Вздохнула тяжело, задумалась.

Я спросил, не осталось ли каких фотографий, и Домаха Егоровна молча пошла в комнату и вынесла оттуда небольшую карточку на плотном картоне. Подала мне, а сама засветила керосиновую лампу, осветившую кухню желтыми, мерцающими бликами. Фитиль нехотя разгорался, и я увидел на карточке крепкого военного с открытым лицом, при портупее, в сапогах с высокими голенищами. В его петлицах блестели три ромба…

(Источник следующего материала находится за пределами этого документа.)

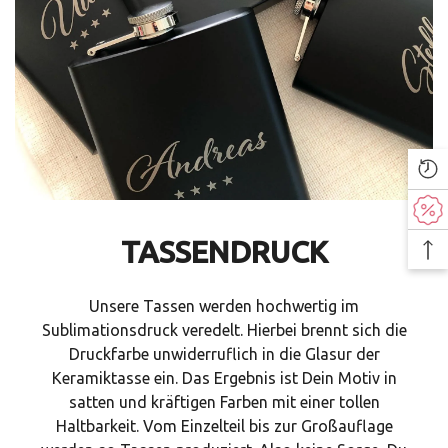
TASSENDRUCK
Unsere Tassen werden hochwertig im
Sublimationsdruck veredelt. Hierbei brennt sich die
Druckfarbe unwiderruflich in die Glasur der
Keramiktasse ein. Das Ergebnis ist Dein Motiv in
satten und kräftigen Farben mit einer tollen
Haltbarkeit. Vom Einzelteil bis zur Großauflage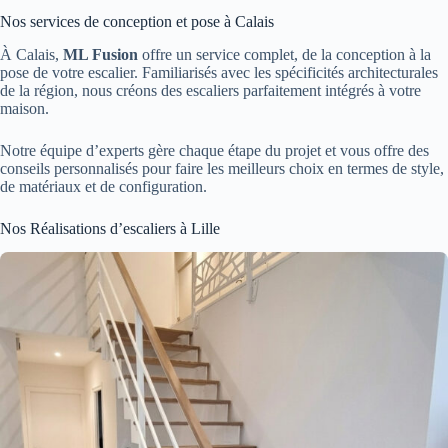
Nos services de conception et pose à Calais
À Calais,
ML Fusion
offre un service complet, de la conception à la
pose de votre escalier. Familiarisés avec les spécificités architecturales
de la région, nous créons des escaliers parfaitement intégrés à votre
maison.
Notre équipe d’experts gère chaque étape du projet et vous offre des
conseils personnalisés pour faire les meilleurs choix en termes de style,
de matériaux et de configuration.
Nos Réalisations d’escaliers à Lille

— Только поженились, — сказала Домаха Егоровна и снова вздохнула.

Михаил сидел, положив руку на деревянную легкую подставку, какие водятся в фотографиях, а Наталочка стояла. На ней были темный жакет и белая кофта. Рукой она держалась за подставку и, видно было, смущалась перед аппаратом, смотрела удивленно и даже с каким-то детским испугом. Лицо ее, совсем юное и трогательное в мимолетном страхе, увиделось мне невыразимо прекрасным; подумалось, что я никогда не встречал подобного лица, и, наверное, поэтому — долго смотрел на фотографию.

Мы сидели еще какое-то время, но почти не говорили. Гроза прошла, будто ее и не было. От станции слышались короткие гудки тепловозов, прошумел пассажирский — двухчасовой, постоял минуту и, вскрикнув, понесся дальше.

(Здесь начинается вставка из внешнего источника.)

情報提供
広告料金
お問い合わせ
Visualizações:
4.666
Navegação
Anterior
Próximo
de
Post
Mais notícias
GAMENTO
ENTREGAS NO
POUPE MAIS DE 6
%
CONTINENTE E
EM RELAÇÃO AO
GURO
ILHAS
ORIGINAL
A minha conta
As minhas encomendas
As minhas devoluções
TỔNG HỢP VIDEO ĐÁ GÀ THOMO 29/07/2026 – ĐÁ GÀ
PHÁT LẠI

Спал я не больше часа, пробудился от какого-то внутреннего толчка и, когда оделся и вышел на кухню, увидел, что Домаха Егоровна сидит все так же перед окном… Уже развиднелось, утро пришло тихое, слышно было, как в саду возились воробьи.

— О! Встал! — радостно проговорила Домаха Егоровна. — Спал бы еще да спал… Я приготовлю тебе чего-нибудь…

Она завозилась у плиты, приговаривая, что где бы как хорошо ни было, а тянет домой, накормила меня, и вскоре, поблагодарив Домаху Егоровну и распрощавшись с нею, я шагал по размокшей дороге, обходя лужи и стараясь ступать по траве.

В дороге встретил восход солнца, поднявшегося далеко в поле и ласково осветившего землю, хлеба. Свежо было после грозы. Лужи загорались первыми лучами, синели от чистого неба. Легко шагалось в утреннюю рань, и казалось, шел бы так и шел, не думая ни о чем, и только глядел вокруг на всю эту чистоту и покой, на все, что есть под солнцем.

Мне вспомнилась грозовая ночь, рассказ Домахи Егоровны, Наталочка и Михаил.

Люди эти жили в местах, по которым я как раз проходил; я знал, что они убиты, но в то утро мне не верилось в смерть и я думал о них как о живых; и странно — я ведь, в сущности, ничего не знал ни о Наталочке, ни о Михаиле, но чувствовал, что они-то мне ближе многих.

Непонятная, необъяснимая радость охватила меня оттого, что теперь я знаю Наталочку и Михаила, что в природе, которая в ту секунду принадлежала мне одному, ощущалось великое согласие и покой, и подумалось о красоте русской души, едва прикоснувшись к которой, и самому хочется быть лучше.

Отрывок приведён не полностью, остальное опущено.